D’autant que par sa parfaite connaissance de la grammaire cinématographique, Park Chan-wook fait de ce qui aurait pu être un banal thriller domestique, un sommet de sophistication formelle et symbolique riche en métaphores visuelles, en sous-texte freudien et en suspense. Sur ce dernier point, il suffit de voir comment le réalisateur transforme une banale veillée funéraire en un authentique moment de suspense dans lequel India fait tout pour se dérober à la vue de son oncle.

Dès lors, Park Chan-wook commence à souligner le rapport quasi-télépathique qui lie les deux personnages. Les silences en disent ainsi bien assez sur les errements psychologiques de chacun des protagonistes et sur la tension sexuelle incestueuse qui s’installe entre eux. Le désir prend progressivement forme dans cette confrontation triangulaire jusqu’à attiser la jalousie entre une mère esseulée et sa fille.

L’éveil à la sexualité de cette dernière se révèle alors pleinement en présence de cet oncle séduisant. Preuve en est cette somptueuse scène du morceau de piano interprété à quatre mains ou même la séquence déterminante de la douche qui semble conditionner la sexualité d’India à la seule pulsion homicide.
Riche en symboles évocateurs et en références subtiles, le film peut alors très bien se voir comme un conte initiatique illustrant la métamorphose morale de sa protagoniste, laquelle réalise pleinement sa nature au contact de son oncle.

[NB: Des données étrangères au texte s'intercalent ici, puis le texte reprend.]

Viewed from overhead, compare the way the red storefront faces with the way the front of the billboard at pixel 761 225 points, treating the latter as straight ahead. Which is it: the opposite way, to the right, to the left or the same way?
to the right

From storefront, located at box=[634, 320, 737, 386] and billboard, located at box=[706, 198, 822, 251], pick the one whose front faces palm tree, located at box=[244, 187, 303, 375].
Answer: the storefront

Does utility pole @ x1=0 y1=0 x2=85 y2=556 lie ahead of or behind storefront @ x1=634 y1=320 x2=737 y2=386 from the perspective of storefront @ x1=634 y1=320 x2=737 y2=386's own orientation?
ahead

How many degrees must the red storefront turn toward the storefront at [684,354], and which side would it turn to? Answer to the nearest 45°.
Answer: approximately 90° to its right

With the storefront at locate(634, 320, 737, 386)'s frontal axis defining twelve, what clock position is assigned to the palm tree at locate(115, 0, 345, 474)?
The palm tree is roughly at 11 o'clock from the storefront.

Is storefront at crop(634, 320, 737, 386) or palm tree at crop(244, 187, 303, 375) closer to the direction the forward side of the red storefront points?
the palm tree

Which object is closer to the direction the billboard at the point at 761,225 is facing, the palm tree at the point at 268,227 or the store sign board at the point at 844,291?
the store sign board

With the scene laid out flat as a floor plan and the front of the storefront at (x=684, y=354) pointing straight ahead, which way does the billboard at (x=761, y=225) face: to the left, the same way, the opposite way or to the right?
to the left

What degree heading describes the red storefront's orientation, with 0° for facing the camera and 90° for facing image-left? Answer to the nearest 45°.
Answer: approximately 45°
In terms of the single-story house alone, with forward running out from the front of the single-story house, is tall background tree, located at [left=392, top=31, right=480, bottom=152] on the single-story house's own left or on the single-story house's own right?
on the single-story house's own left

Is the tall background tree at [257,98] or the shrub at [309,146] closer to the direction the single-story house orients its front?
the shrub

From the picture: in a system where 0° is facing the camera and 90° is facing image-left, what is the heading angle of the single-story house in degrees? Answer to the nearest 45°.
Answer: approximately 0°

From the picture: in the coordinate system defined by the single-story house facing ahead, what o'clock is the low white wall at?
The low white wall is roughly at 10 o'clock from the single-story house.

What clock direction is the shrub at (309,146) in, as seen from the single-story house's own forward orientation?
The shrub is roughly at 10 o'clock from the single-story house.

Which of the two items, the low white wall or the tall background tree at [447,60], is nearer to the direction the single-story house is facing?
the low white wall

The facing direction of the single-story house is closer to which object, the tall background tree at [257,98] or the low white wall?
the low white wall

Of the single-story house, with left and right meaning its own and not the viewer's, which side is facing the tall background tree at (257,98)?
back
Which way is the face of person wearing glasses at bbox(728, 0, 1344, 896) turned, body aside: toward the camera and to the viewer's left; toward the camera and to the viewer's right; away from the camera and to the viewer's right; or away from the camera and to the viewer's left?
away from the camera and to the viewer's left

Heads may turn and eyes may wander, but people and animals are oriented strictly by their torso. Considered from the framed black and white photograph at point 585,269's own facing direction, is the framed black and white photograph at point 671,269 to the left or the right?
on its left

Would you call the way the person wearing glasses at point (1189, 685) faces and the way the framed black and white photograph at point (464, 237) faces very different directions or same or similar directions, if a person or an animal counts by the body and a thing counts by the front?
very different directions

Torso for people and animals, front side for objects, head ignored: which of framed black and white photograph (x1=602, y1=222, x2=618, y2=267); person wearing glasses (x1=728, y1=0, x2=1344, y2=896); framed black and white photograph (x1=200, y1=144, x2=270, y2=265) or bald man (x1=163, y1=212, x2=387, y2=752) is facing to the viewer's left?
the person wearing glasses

Le choix du titre lui-même n’est certainement pas anodin en ce qu’il nous évoque l’auteur de Dracula. Le rapport prépondérant du personnage d’India à la nature, son lien télépathique avec son oncle, la volonté de celui-ci de l’initier à ses instincts, et la fameuse séquence du vin, tout ceci tend à souligner la métaphore du vampire tentateur annoncée par le titre. On en verra pourtant pas le moindre croc, juste une symbolisation évidente.

Il faut saluer l’interprétation irréprochable du trio d’acteur. De Nicole Kidman en veuve esseulée à Matthew Goode (Ozymandias dans Watchmen) en oncle tour à tour charmeur et inquiétant, en passant par Mia Wasikowska en adolescente ambigüe, tous incarnent leur rôle avec un talent indéniable.

Il est alors un peu dommage que le scénario ne creuse pas plus en profondeur les tourments de ses personnages. On pourra même lui reprocher quelques facilités narratives, notamment dans le dernier acte.
Ces quelques menus défauts n’entachent pourtant pas le travail exceptionnel de Park Chan-wook qui transcende les failles de son scénario par une mise en scène sidérante de beauté lyrique et baroque. Le réalisateur signe ainsi avec Stoker un authentique chef d’oeuvre en parfaite cohérence avec l’ensemble de son oeuvre.